» **EXERCISE REQUIREMENTS**
Swap every "chart" for "graph" in the entries below and write them out again with nothing else changed, leaving out the pictures.

» **MATERIAL SHOWN**

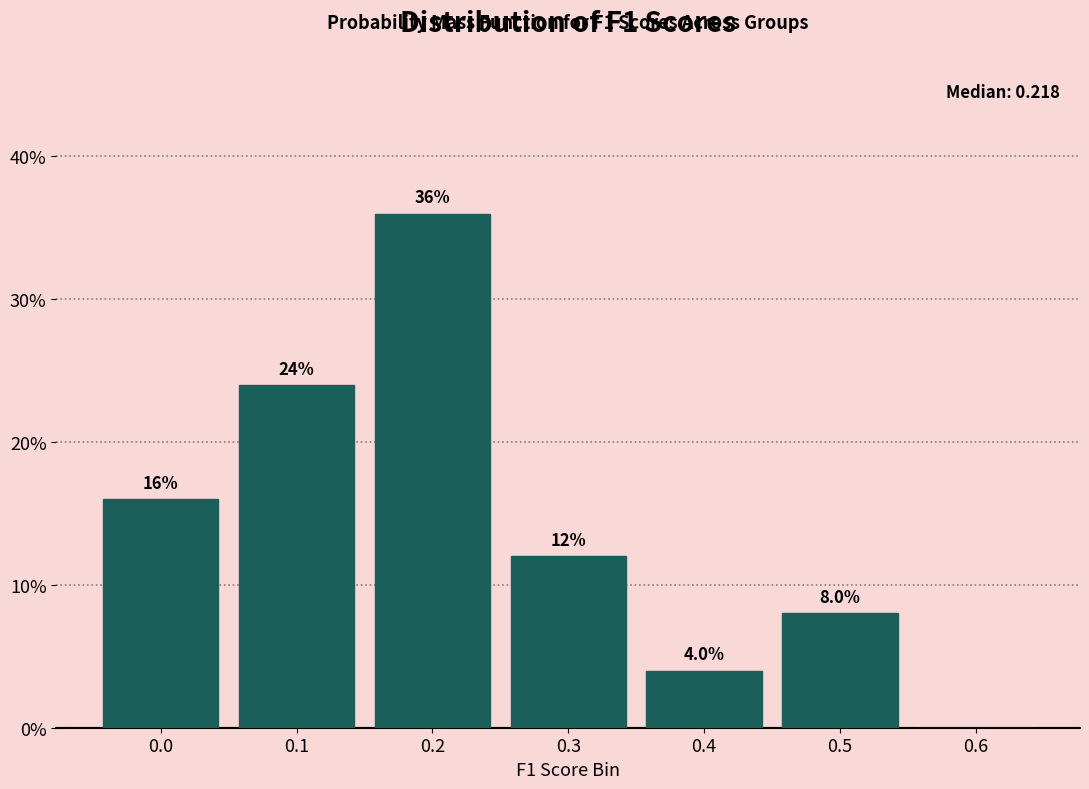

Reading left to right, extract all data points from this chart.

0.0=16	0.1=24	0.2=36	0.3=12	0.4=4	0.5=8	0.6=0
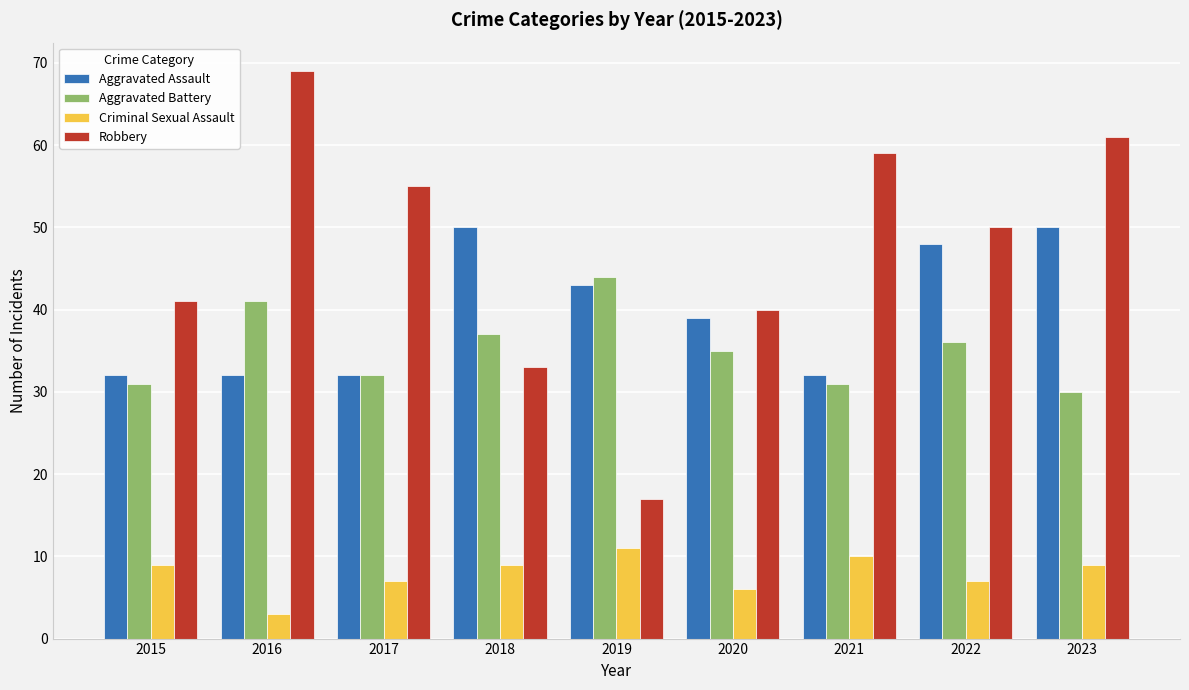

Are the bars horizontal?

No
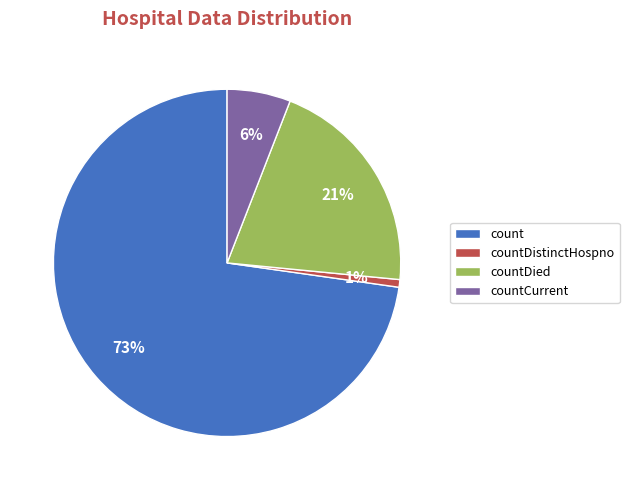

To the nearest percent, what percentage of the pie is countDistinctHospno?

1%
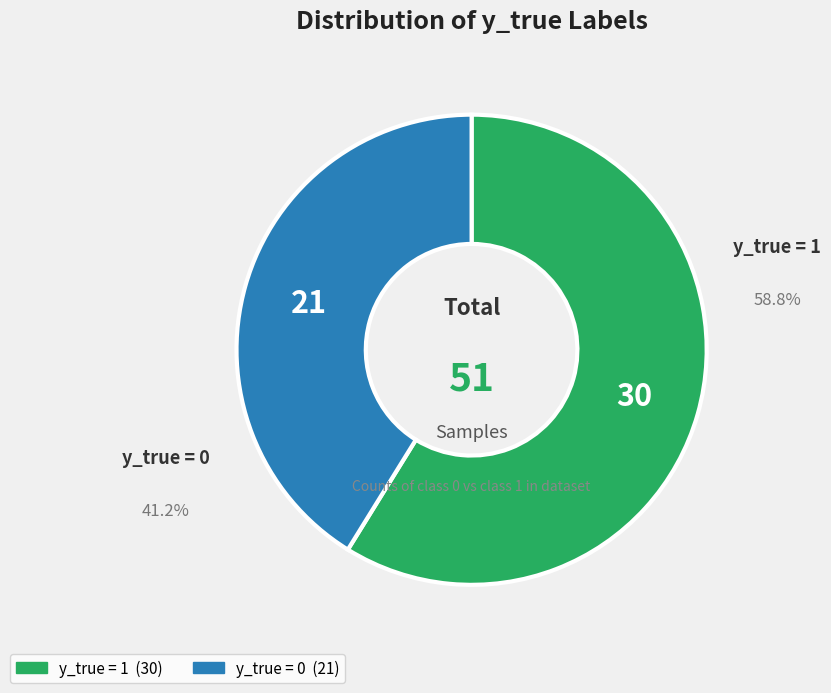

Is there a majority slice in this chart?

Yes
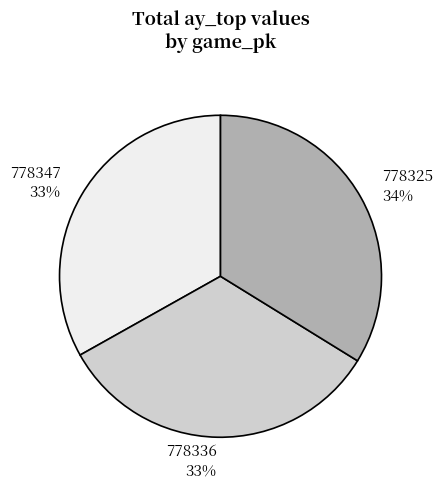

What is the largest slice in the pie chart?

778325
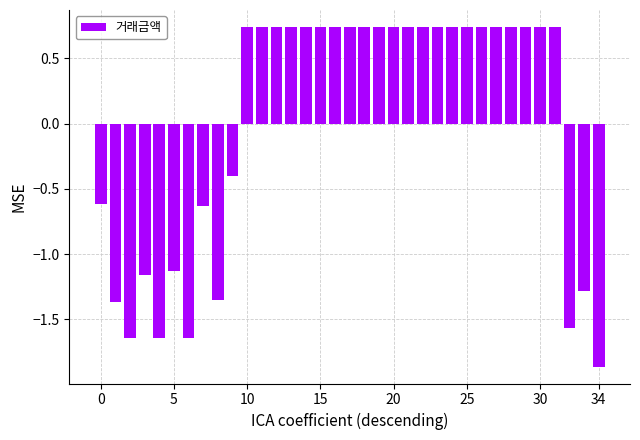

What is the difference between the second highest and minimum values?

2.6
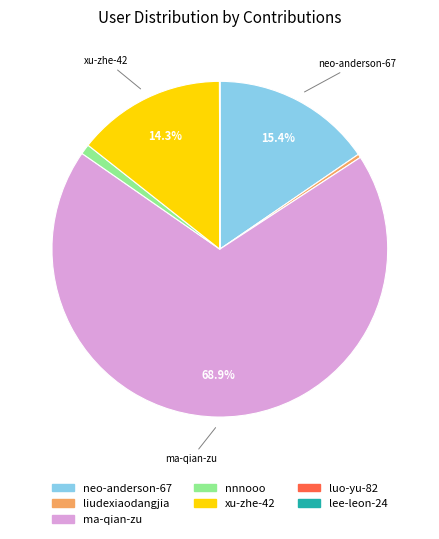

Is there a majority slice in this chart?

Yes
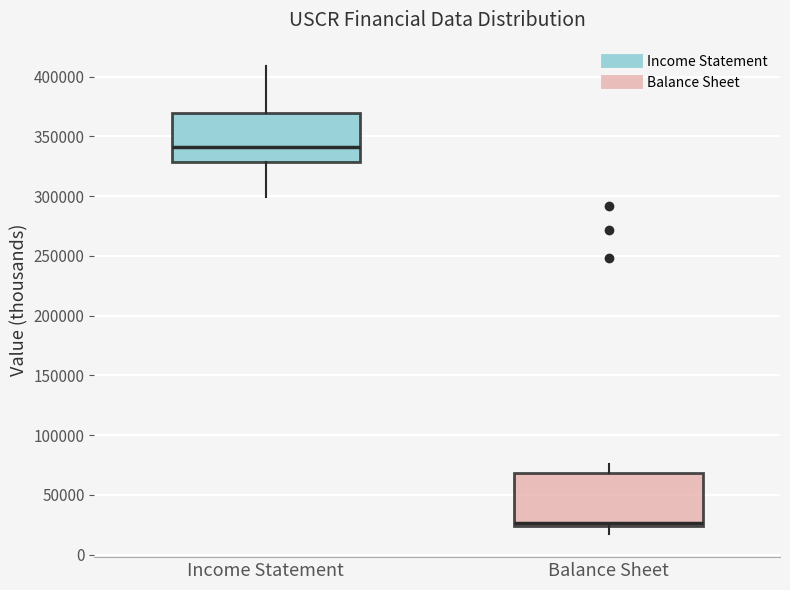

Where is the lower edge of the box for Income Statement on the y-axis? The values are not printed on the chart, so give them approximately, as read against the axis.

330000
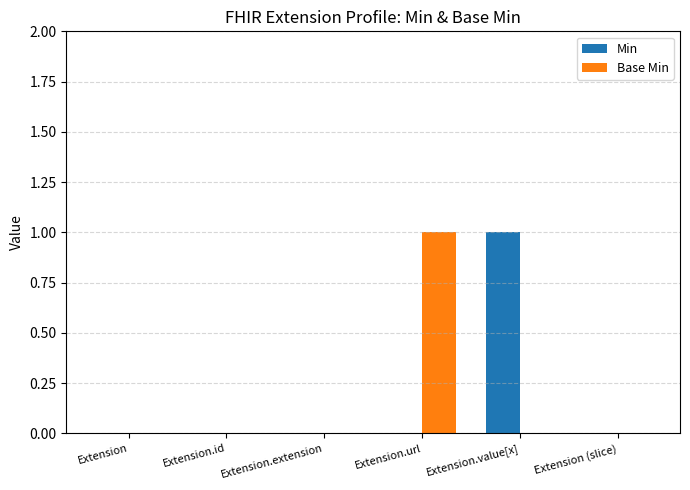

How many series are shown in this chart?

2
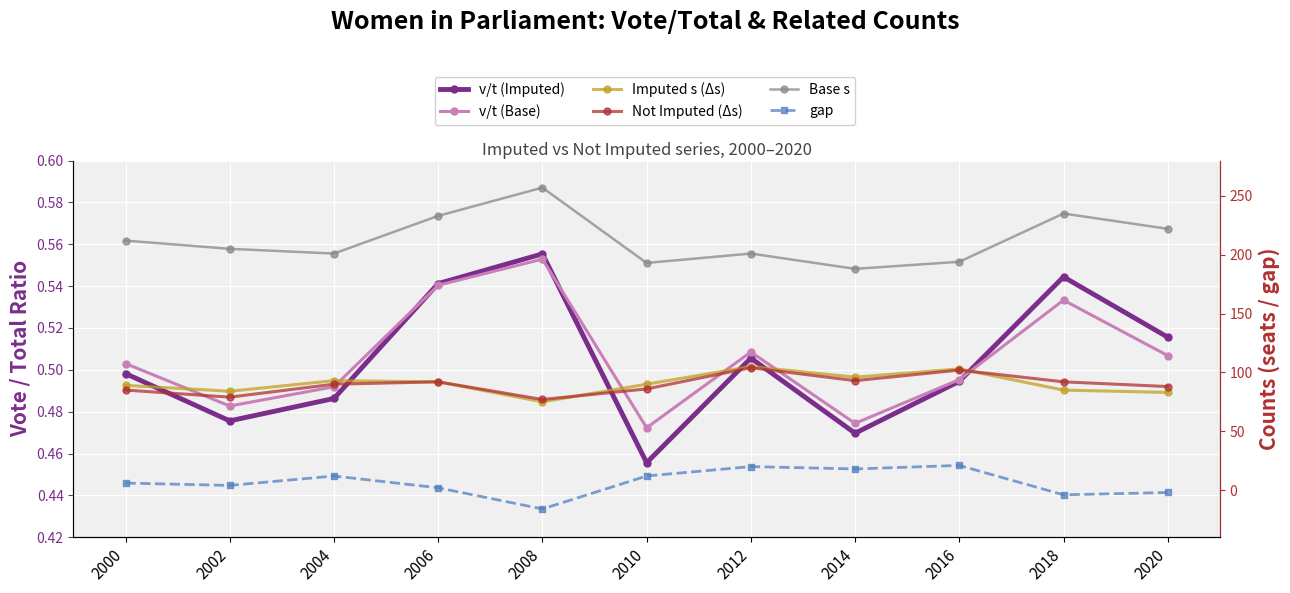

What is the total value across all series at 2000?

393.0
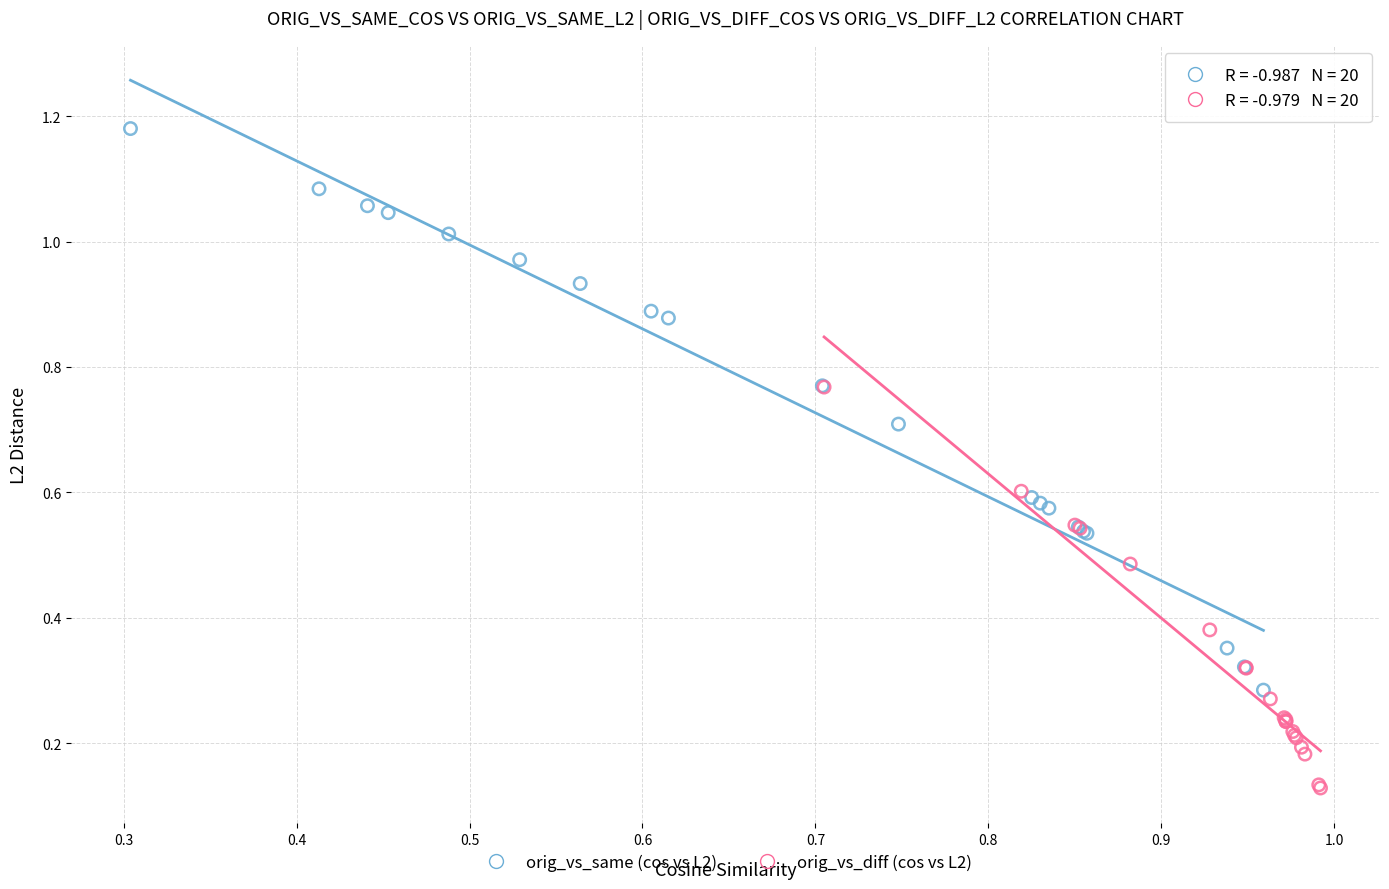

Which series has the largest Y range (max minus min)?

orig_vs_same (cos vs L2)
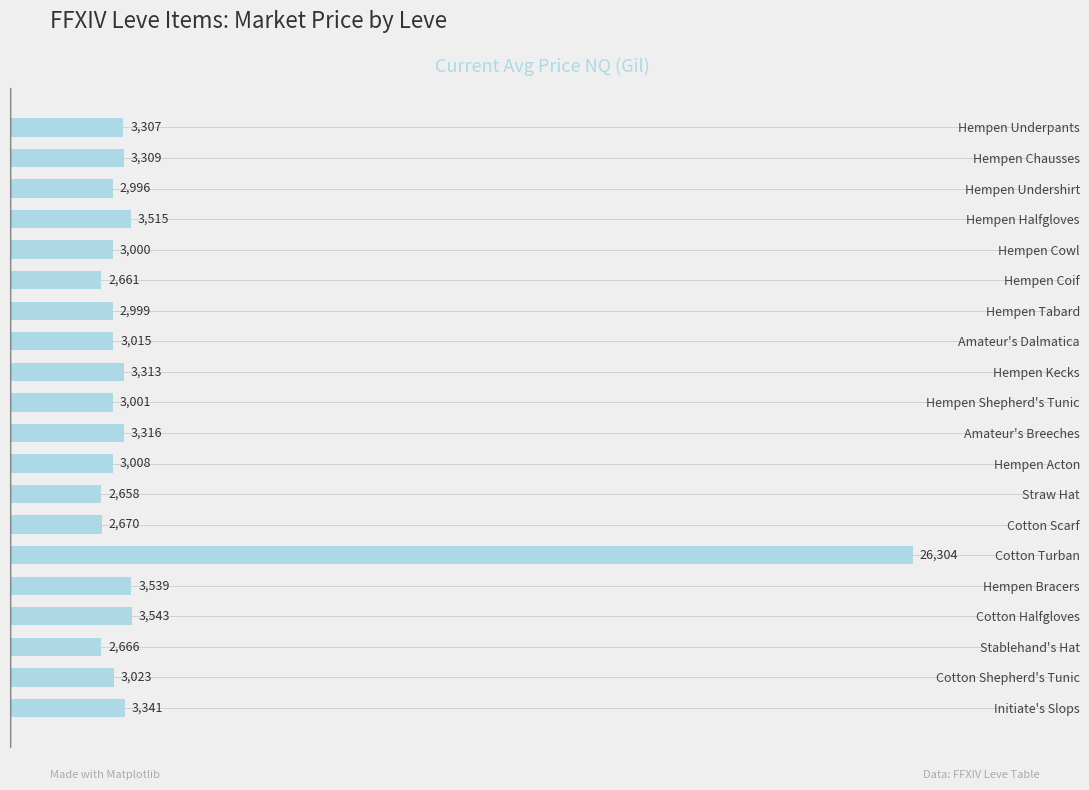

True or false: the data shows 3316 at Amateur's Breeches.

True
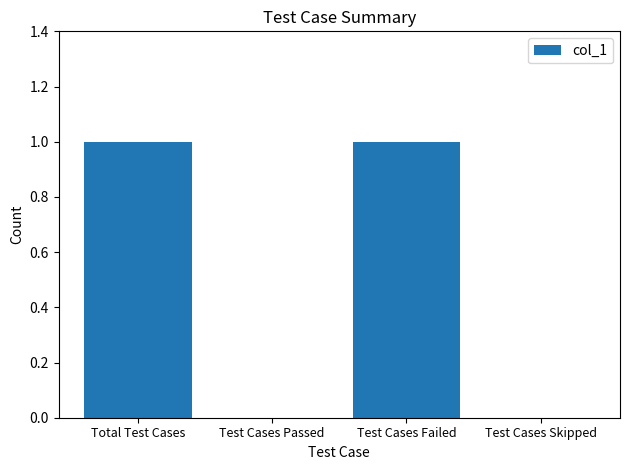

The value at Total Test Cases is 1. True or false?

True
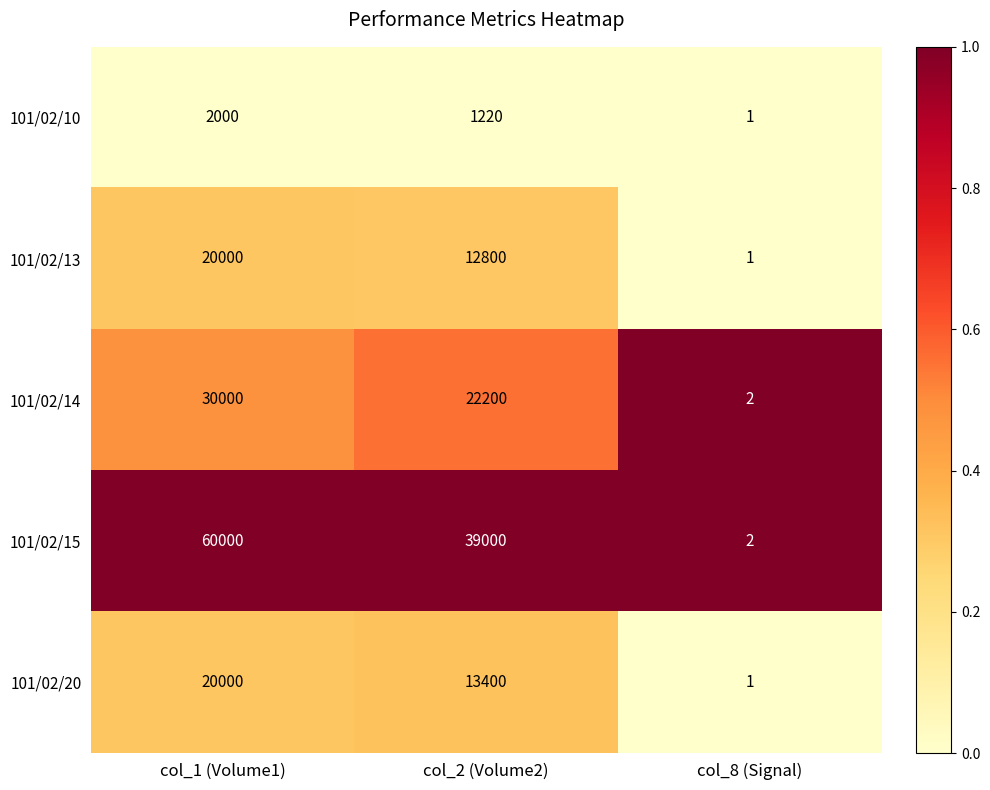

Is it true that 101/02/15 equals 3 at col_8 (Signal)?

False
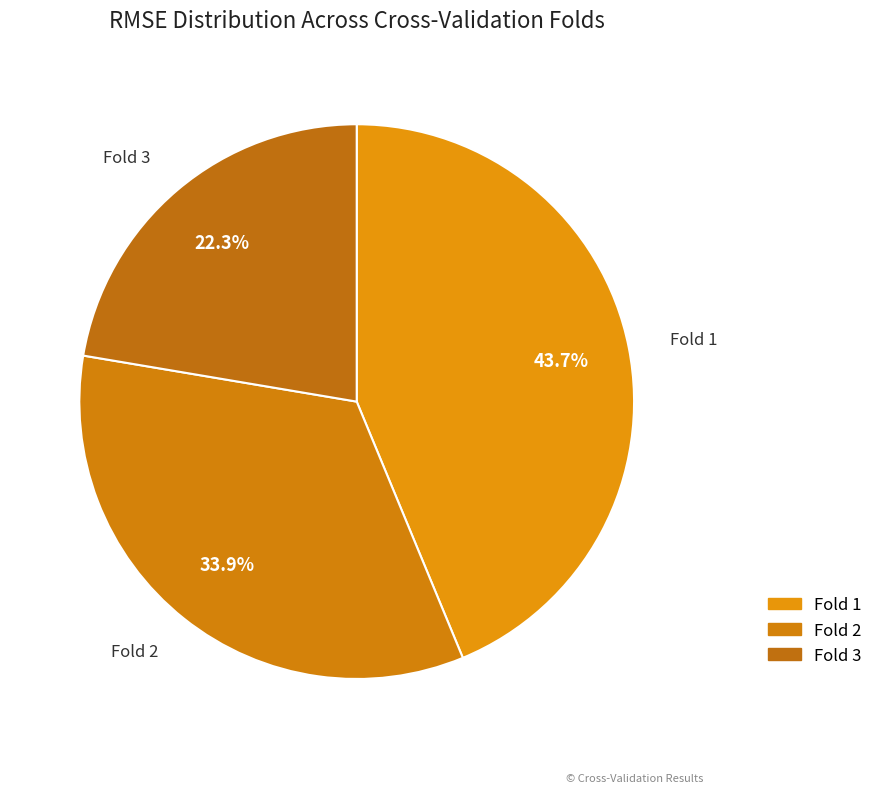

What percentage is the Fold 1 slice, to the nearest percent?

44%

» **RESULT BELOW**
Reading left to right, extract all data points from this graph.

0.0=16	0.1=24	0.2=36	0.3=12	0.4=4	0.5=8	0.6=0

Are the bars horizontal?

No

To the nearest percent, what percentage of the pie is countDistinctHospno?

1%

Is there a majority slice in this graph?

Yes

What is the largest slice in the pie graph?

778325

What is the difference between the second highest and minimum values?

2.6

Is there a majority slice in this graph?

Yes

Where is the lower edge of the box for Income Statement on the y-axis? The values are not printed on the graph, so give them approximately, as read against the axis.

330000

How many series are shown in this graph?

2

What is the total value across all series at 2000?

393.0

Which series has the largest Y range (max minus min)?

orig_vs_same (cos vs L2)

True or false: the data shows 3316 at Amateur's Breeches.

True

The value at Total Test Cases is 1. True or false?

True

Is it true that 101/02/15 equals 3 at col_8 (Signal)?

False

What percentage is the Fold 1 slice, to the nearest percent?

44%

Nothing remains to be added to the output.